_Records supplied_:

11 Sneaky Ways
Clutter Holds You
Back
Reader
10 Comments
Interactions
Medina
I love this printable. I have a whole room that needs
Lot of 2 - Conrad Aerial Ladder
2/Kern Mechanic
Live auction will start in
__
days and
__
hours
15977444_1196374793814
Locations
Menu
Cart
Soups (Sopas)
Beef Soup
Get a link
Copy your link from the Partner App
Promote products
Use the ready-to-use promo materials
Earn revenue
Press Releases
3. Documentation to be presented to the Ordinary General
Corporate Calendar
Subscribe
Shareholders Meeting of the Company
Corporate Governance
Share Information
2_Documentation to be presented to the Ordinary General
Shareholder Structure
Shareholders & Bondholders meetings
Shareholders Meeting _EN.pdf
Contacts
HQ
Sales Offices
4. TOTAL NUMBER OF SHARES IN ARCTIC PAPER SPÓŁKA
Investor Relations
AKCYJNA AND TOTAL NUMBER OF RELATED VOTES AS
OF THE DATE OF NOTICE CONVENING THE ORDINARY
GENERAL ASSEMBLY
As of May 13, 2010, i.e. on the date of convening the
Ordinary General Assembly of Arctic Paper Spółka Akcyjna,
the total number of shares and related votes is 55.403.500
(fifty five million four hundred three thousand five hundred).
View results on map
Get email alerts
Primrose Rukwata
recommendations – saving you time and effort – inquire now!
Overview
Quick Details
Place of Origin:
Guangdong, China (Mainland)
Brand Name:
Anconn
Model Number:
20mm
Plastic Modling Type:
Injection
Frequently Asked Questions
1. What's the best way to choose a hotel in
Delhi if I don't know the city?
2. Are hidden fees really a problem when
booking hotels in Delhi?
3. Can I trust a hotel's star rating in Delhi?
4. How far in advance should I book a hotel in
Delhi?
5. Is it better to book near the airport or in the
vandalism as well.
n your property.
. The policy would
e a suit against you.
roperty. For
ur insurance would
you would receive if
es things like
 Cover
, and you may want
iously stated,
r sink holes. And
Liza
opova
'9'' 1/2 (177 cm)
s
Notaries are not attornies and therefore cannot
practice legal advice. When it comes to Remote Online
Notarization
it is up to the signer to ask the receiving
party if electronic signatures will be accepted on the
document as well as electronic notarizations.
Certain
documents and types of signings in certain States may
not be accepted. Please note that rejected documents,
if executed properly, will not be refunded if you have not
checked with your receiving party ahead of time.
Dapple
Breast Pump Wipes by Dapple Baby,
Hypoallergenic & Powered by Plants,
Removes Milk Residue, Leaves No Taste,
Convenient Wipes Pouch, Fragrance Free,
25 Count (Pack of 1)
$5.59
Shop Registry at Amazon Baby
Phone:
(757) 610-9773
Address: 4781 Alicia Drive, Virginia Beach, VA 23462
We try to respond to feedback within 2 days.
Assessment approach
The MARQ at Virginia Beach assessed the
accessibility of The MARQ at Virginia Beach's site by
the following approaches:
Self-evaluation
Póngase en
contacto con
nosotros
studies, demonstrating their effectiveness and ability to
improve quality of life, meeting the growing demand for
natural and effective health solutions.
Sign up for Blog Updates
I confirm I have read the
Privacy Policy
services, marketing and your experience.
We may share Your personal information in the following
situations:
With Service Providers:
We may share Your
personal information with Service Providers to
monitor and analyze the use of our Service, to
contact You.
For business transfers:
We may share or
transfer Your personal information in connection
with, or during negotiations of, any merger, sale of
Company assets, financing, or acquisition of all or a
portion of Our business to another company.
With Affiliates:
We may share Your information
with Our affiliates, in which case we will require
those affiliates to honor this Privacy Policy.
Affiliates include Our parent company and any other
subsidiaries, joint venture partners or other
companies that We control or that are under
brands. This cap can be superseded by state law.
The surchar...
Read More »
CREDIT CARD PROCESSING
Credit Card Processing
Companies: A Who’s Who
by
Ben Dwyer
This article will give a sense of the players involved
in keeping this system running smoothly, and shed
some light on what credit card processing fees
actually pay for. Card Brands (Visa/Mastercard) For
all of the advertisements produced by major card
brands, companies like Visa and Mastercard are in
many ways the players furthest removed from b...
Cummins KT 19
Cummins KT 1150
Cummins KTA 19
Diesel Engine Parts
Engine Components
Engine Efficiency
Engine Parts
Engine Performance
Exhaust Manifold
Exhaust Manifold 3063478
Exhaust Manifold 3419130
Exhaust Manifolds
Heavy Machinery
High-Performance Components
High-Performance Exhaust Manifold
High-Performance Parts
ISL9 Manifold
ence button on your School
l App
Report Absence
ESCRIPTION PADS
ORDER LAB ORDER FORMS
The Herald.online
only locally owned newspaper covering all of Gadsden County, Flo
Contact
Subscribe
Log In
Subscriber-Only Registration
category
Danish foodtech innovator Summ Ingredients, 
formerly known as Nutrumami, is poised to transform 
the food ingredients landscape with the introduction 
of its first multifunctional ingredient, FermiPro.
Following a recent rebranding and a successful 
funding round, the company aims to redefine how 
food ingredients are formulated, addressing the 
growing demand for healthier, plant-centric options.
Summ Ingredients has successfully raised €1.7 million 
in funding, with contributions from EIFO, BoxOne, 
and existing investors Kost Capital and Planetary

_What you should do_: Reproduce all of the material above without alteration.

_Answer to this problem_:
11 Sneaky Ways
Clutter Holds You
Back
Reader
10 Comments
Interactions
Medina
I love this printable. I have a whole room that needs
Lot of 2 - Conrad Aerial Ladder
2/Kern Mechanic
Live auction will start in
__
days and
__
hours
15977444_1196374793814
Locations
Menu
Cart
Soups (Sopas)
Beef Soup
Get a link
Copy your link from the Partner App
Promote products
Use the ready-to-use promo materials
Earn revenue
Press Releases
3. Documentation to be presented to the Ordinary General
Corporate Calendar
Subscribe
Shareholders Meeting of the Company
Corporate Governance
Share Information
2_Documentation to be presented to the Ordinary General
Shareholder Structure
Shareholders & Bondholders meetings
Shareholders Meeting _EN.pdf
Contacts
HQ
Sales Offices
4. TOTAL NUMBER OF SHARES IN ARCTIC PAPER SPÓŁKA
Investor Relations
AKCYJNA AND TOTAL NUMBER OF RELATED VOTES AS
OF THE DATE OF NOTICE CONVENING THE ORDINARY
GENERAL ASSEMBLY
As of May 13, 2010, i.e. on the date of convening the
Ordinary General Assembly of Arctic Paper Spółka Akcyjna,
the total number of shares and related votes is 55.403.500
(fifty five million four hundred three thousand five hundred).
View results on map
Get email alerts
Primrose Rukwata
recommendations – saving you time and effort – inquire now!
Overview
Quick Details
Place of Origin:
Guangdong, China (Mainland)
Brand Name:
Anconn
Model Number:
20mm
Plastic Modling Type:
Injection
Frequently Asked Questions
1. What's the best way to choose a hotel in
Delhi if I don't know the city?
2. Are hidden fees really a problem when
booking hotels in Delhi?
3. Can I trust a hotel's star rating in Delhi?
4. How far in advance should I book a hotel in
Delhi?
5. Is it better to book near the airport or in the
vandalism as well.
n your property.
. The policy would
e a suit against you.
roperty. For
ur insurance would
you would receive if
es things like
 Cover
, and you may want
iously stated,
r sink holes. And
Liza
opova
'9'' 1/2 (177 cm)
s
Notaries are not attornies and therefore cannot
practice legal advice. When it comes to Remote Online
Notarization
it is up to the signer to ask the receiving
party if electronic signatures will be accepted on the
document as well as electronic notarizations.
Certain
documents and types of signings in certain States may
not be accepted. Please note that rejected documents,
if executed properly, will not be refunded if you have not
checked with your receiving party ahead of time.
Dapple
Breast Pump Wipes by Dapple Baby,
Hypoallergenic & Powered by Plants,
Removes Milk Residue, Leaves No Taste,
Convenient Wipes Pouch, Fragrance Free,
25 Count (Pack of 1)
$5.59
Shop Registry at Amazon Baby
Phone:
(757) 610-9773
Address: 4781 Alicia Drive, Virginia Beach, VA 23462
We try to respond to feedback within 2 days.
Assessment approach
The MARQ at Virginia Beach assessed the
accessibility of The MARQ at Virginia Beach's site by
the following approaches:
Self-evaluation
Póngase en
contacto con
nosotros
studies, demonstrating their effectiveness and ability to
improve quality of life, meeting the growing demand for
natural and effective health solutions.
Sign up for Blog Updates
I confirm I have read the
Privacy Policy
services, marketing and your experience.
We may share Your personal information in the following
situations:
With Service Providers:
We may share Your
personal information with Service Providers to
monitor and analyze the use of our Service, to
contact You.
For business transfers:
We may share or
transfer Your personal information in connection
with, or during negotiations of, any merger, sale of
Company assets, financing, or acquisition of all or a
portion of Our business to another company.
With Affiliates:
We may share Your information
with Our affiliates, in which case we will require
those affiliates to honor this Privacy Policy.
Affiliates include Our parent company and any other
subsidiaries, joint venture partners or other
companies that We control or that are under
brands. This cap can be superseded by state law.
The surchar...
Read More »
CREDIT CARD PROCESSING
Credit Card Processing
Companies: A Who’s Who
by
Ben Dwyer
This article will give a sense of the players involved
in keeping this system running smoothly, and shed
some light on what credit card processing fees
actually pay for. Card Brands (Visa/Mastercard) For
all of the advertisements produced by major card
brands, companies like Visa and Mastercard are in
many ways the players furthest removed from b...
Cummins KT 19
Cummins KT 1150
Cummins KTA 19
Diesel Engine Parts
Engine Components
Engine Efficiency
Engine Parts
Engine Performance
Exhaust Manifold
Exhaust Manifold 3063478
Exhaust Manifold 3419130
Exhaust Manifolds
Heavy Machinery
High-Performance Components
High-Performance Exhaust Manifold
High-Performance Parts
ISL9 Manifold
ence button on your School
l App
Report Absence
ESCRIPTION PADS
ORDER LAB ORDER FORMS
The Herald.online
only locally owned newspaper covering all of Gadsden County, Flo
Contact
Subscribe
Log In
Subscriber-Only Registration
category
Danish foodtech innovator Summ Ingredients, 
formerly known as Nutrumami, is poised to transform 
the food ingredients landscape with the introduction 
of its first multifunctional ingredient, FermiPro.
Following a recent rebranding and a successful 
funding round, the company aims to redefine how 
food ingredients are formulated, addressing the 
growing demand for healthier, plant-centric options.
Summ Ingredients has successfully raised €1.7 million 
in funding, with contributions from EIFO, BoxOne, 
and existing investors Kost Capital and Planetary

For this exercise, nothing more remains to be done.